When This Event Fires

  • A call recording has been transcribed by the speech recognition system
  • The transcription result is stored and ready for retrieval

Payload

FieldTypeDescription
call_idintegerInternal call ID
speech_statestringTranscription state (e.g. "speech_stored")
payloadarrayTranscription segments (see below)

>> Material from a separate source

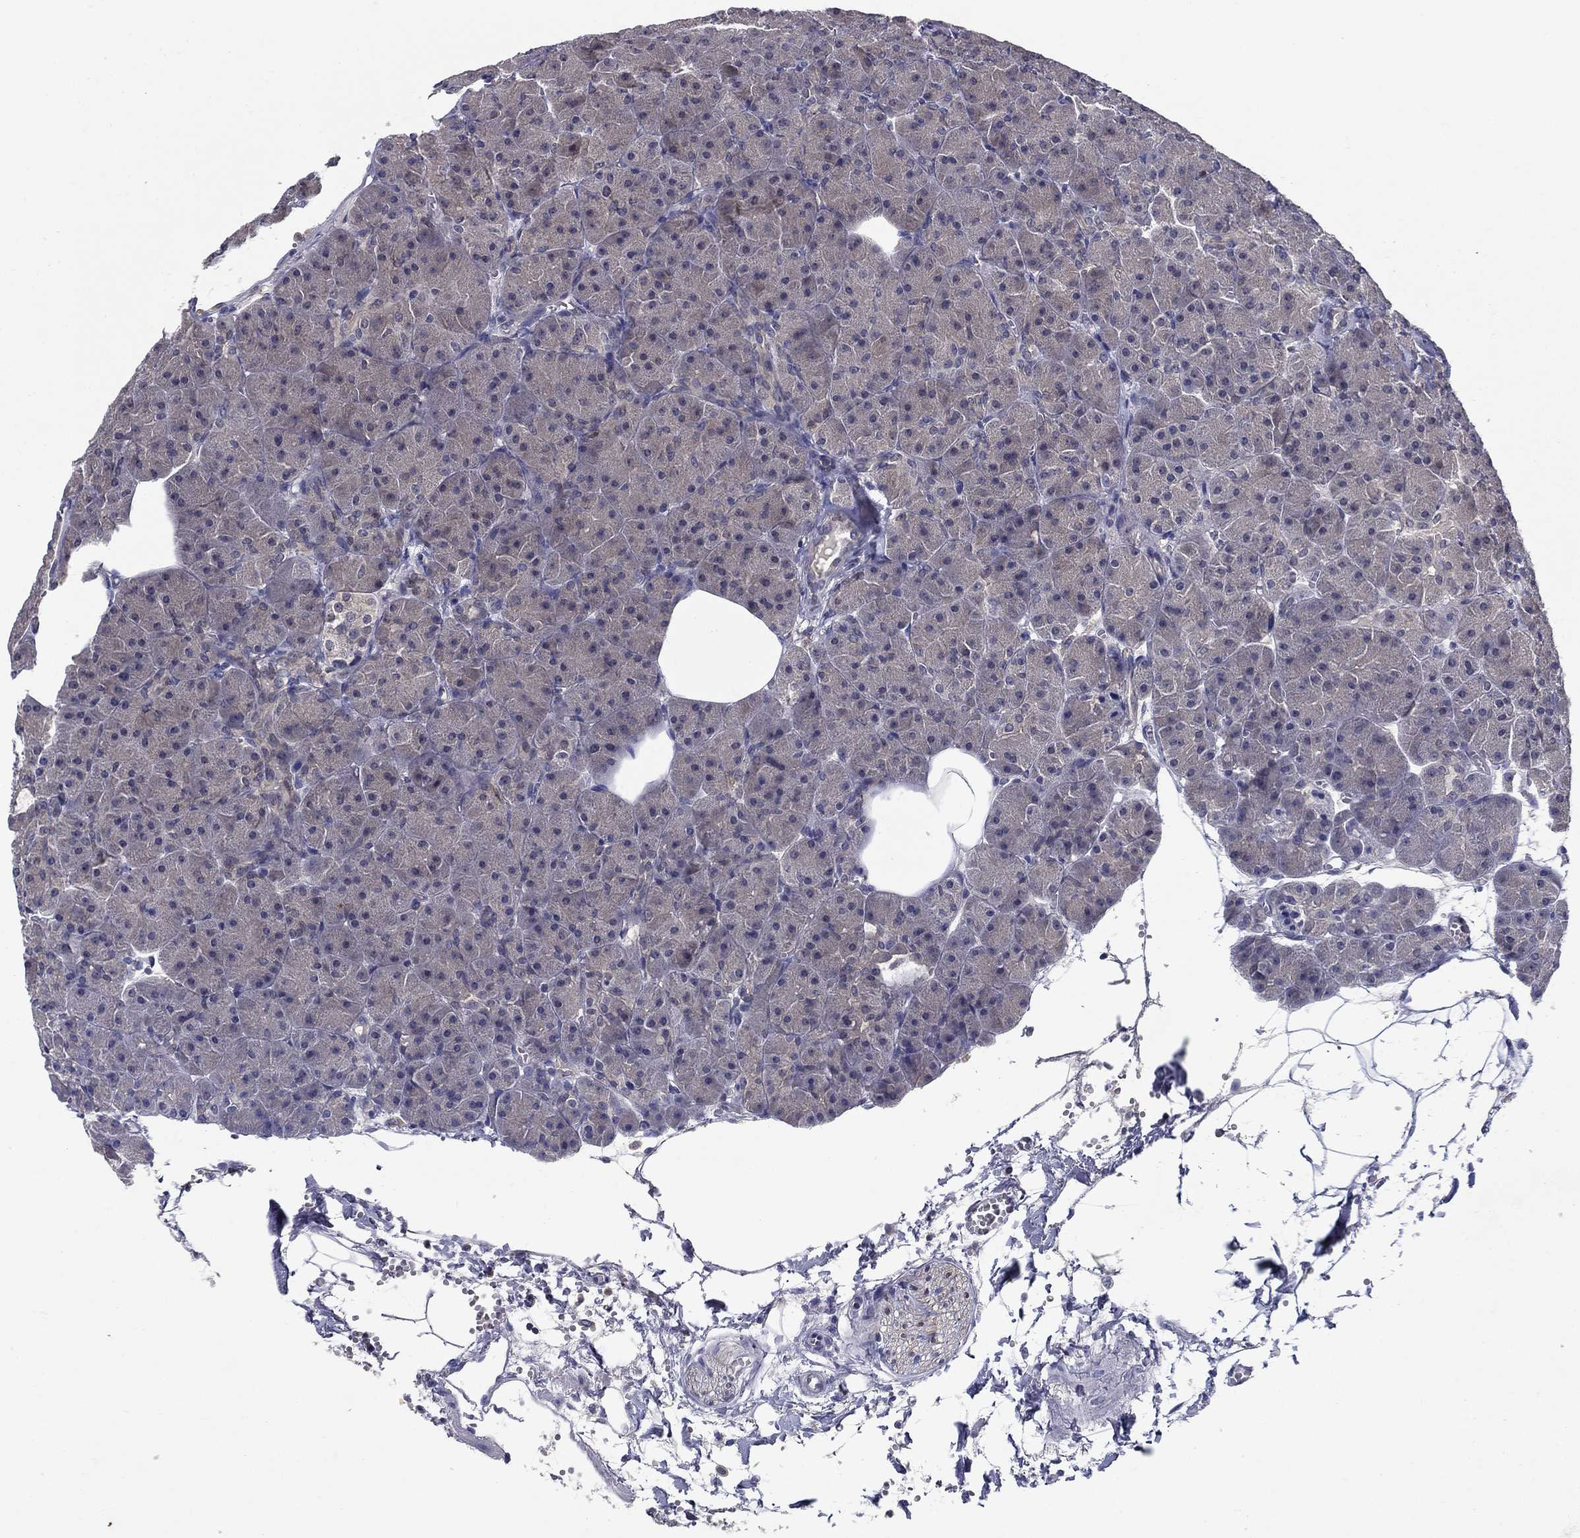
{"staining": {"intensity": "weak", "quantity": "<25%", "location": "cytoplasmic/membranous"}, "tissue": "pancreas", "cell_type": "Exocrine glandular cells", "image_type": "normal", "snomed": [{"axis": "morphology", "description": "Normal tissue, NOS"}, {"axis": "topography", "description": "Pancreas"}], "caption": "High power microscopy histopathology image of an IHC micrograph of unremarkable pancreas, revealing no significant expression in exocrine glandular cells.", "gene": "GLTP", "patient": {"sex": "male", "age": 61}}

Transcription Segment Fields

Each item in the payload array represents a segment of the transcription:

FieldTypeDescription
textstringTranscribed text for this segment
startfloatStart time offset
endfloatEnd time offset
start_secfloatStart time in seconds from call beginning
channelstringAudio channel — "left" (caller) or "right" (receiver)

Example Payload

{
"call_id": 12345,
"speech_state": "speech_stored",
"payload": [
{
"text": "Hello, I'd like to inquire about your services.",
"start": 0.5,
"end": 3.2,
"start_sec": 0.5,
"channel": "left"
},
{
"text": "Of course! How can I help you today?",
"start": 3.5,
"end": 5.8,
"start_sec": 3.5,
"channel": "right"
},
{
"text": "I'm looking for a business phone solution.",
"start": 6.0,
"end": 8.5,
"start_sec": 6.0,
"channel": "left"
}
]
}
Channel Mapping

The channel field indicates who is speaking: "left" is typically the caller (external party) and "right" is the receiver (your team member).